Tiens, une des membres du collectif de riverains est sur la même ligne qu’Isabelle Castéra en diffusant sur son profil Facebook un article sur la délinquance du média local d’extrême-droite Infos-Bordeaux.

 

La mairie.

Soucieuse du bien-être de ses (bons) citoyens et échaudée par la série d’articles sur le sujet de Sud Ouest, la municipalité a donc reçu nos riverains en colère et écouté leurs doléances. Résultat : l’arrêté municipal évoqué plus haut, le contrôle et la fermeture de plusieurs établissements, une présence accrue de la police et l’installation de caméras de vidéosurveillance, comme en atteste le compte-rendu du conseil municipal du 2 mars 2015 (à lire à partir de la page 269) reproduit en partie ci-dessous.

Sans parler d’une carte blanche à InCité, ce bailleur social connu pour racheter à bas prix, grâce au droit de préemption, des immeubles qui restent inoccupés pendant des années avant d’être réhabilités en appartements aux loyers prohibitifs. Il suffit alors de savoir qu’Emilie Kuziew, maire adjoint du quartier Bordeaux Sud (dont fait partie le cours de l’Yser), est administratrice d’InCité…

CMmairie

 

Le quartier de la débrouille.

Mon quartier, même s’il me fatigue parfois, je l’aime comme il est. Refuge de parias, retraités désargentés, bénéficiaires cotorep, inaptes au travail salarié, bref, toutes celles et tous ceux que la société ne veut pas voir. Ils ont ici toute possibilité de vivre comme ils le peuvent et tels qu’ils sont, en exposant leurs blessures qui parfois, effectivement, ont besoin d’être criées de façon agressive.

Il est fort possible qu’il y ait ici plus d’alcooliques, plus de « fous », bref plus de personnes exclues que dans d’autres quartiers du centre ville. Mais ils n’en sont pas pour autant plus agressifs ou dangereux qu’ailleurs – sans pour autant dire que certains ne le sont pas ; je ne suis pas si naïf ou hypocrite – et ce qui semble réellement gêner les Crémoux et leur poignée de riverains en colère, c’est que ces gens-là puissent s’exprimer, qu’ils se montrent et se fassent entendre. Les pauvres, c’est joli quand ça ferme sa gueule.

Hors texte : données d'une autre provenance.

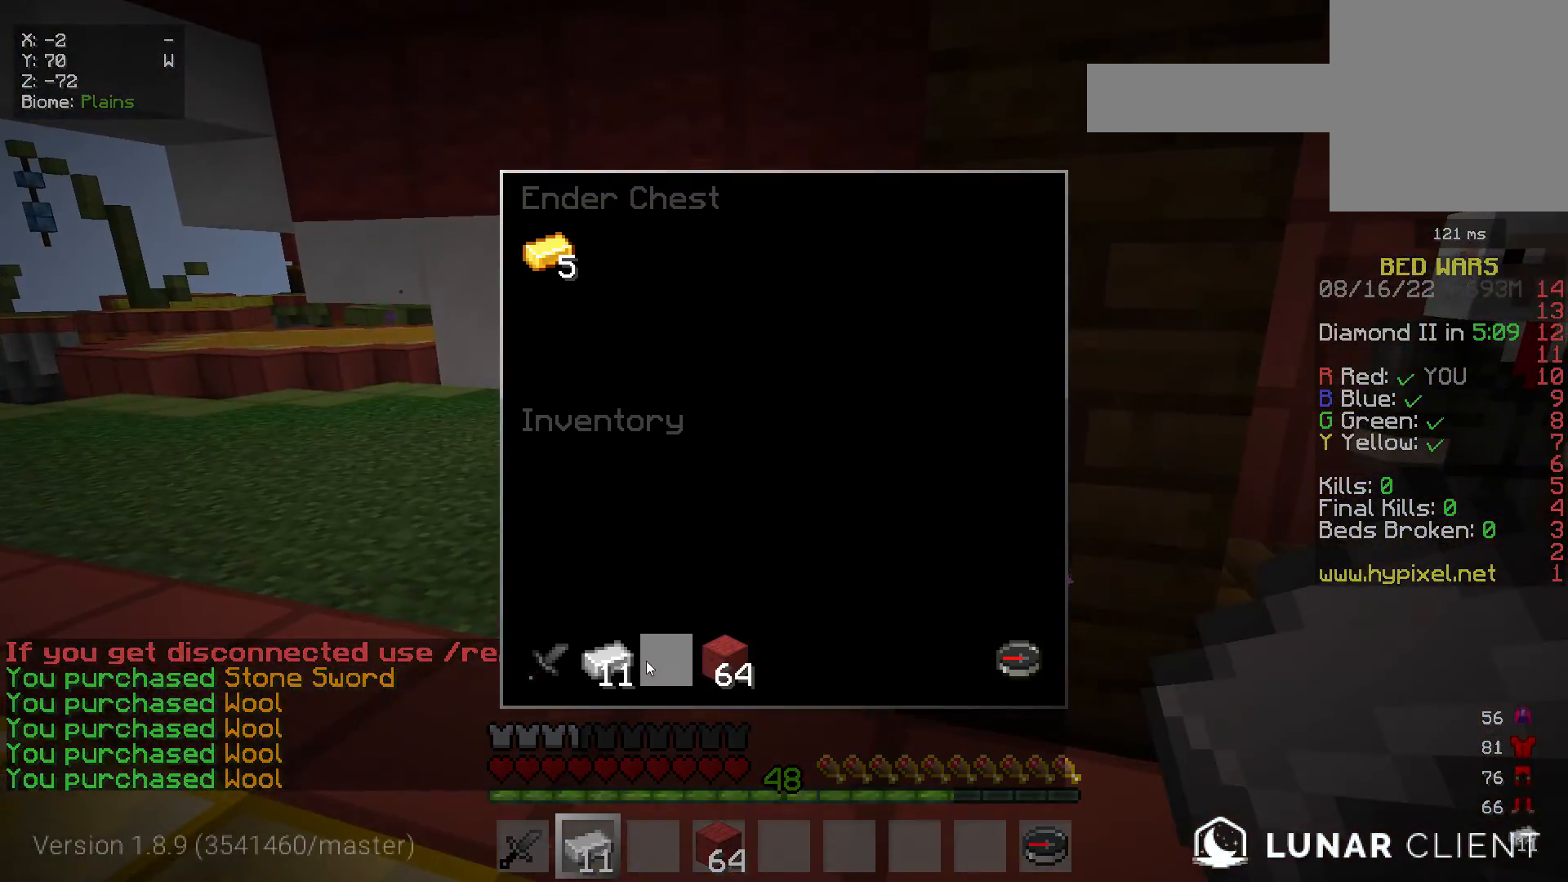
{"keys": [], "mouse": [], "events": []}
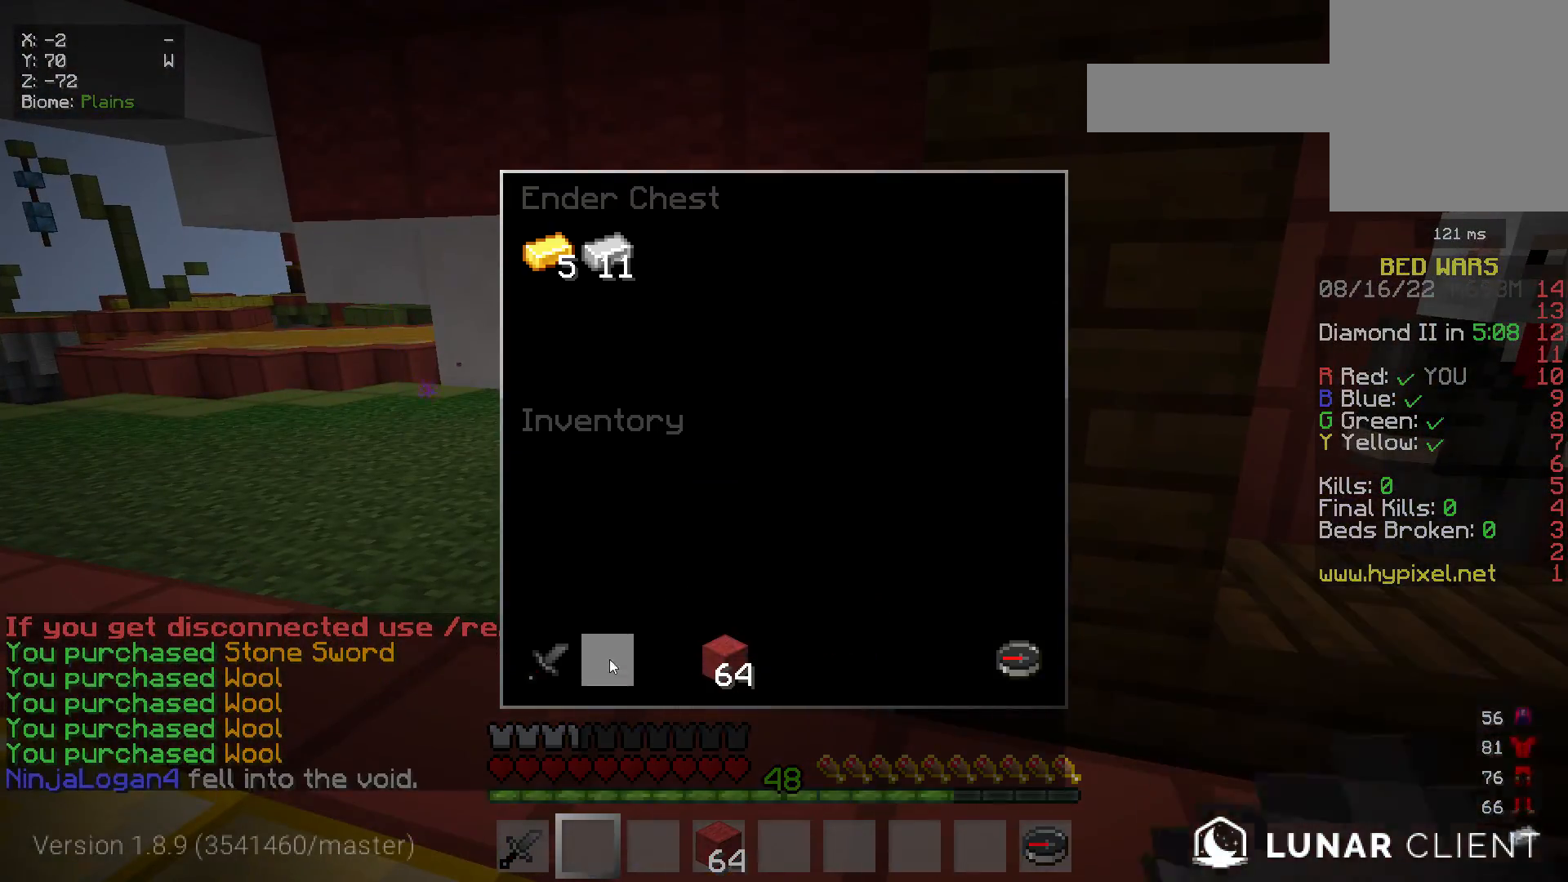
{"keys": [], "mouse": [], "events": []}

Et si parmi tous les commerces certains ne respectent pas les règles, c’est aussi ce qui permet de trouver des restos plus qu’abordables et sans chichis où tout le monde peut se payer un repas. C’est également l’un des rares quartiers où les patrons de bar remettent leur tournée au bout de deux ou trois visites dans leur établissement, quand ce ne sont pas tout simplement les travailleurs qui, à la débauche, paient la tournée à des gens qu’ils ne connaissent pas et avec qui ils ont simplement échangé quelques phrases.

Vous comprendrez donc, chers bourgeois en recherche d’émotions fortes (mais pas trop) auprès d’une classe populaire fantasmée, que votre mixité sociale qui n’a d’autre but que de nous écraser et nous chasser hors de la ville, on n’en veut pas.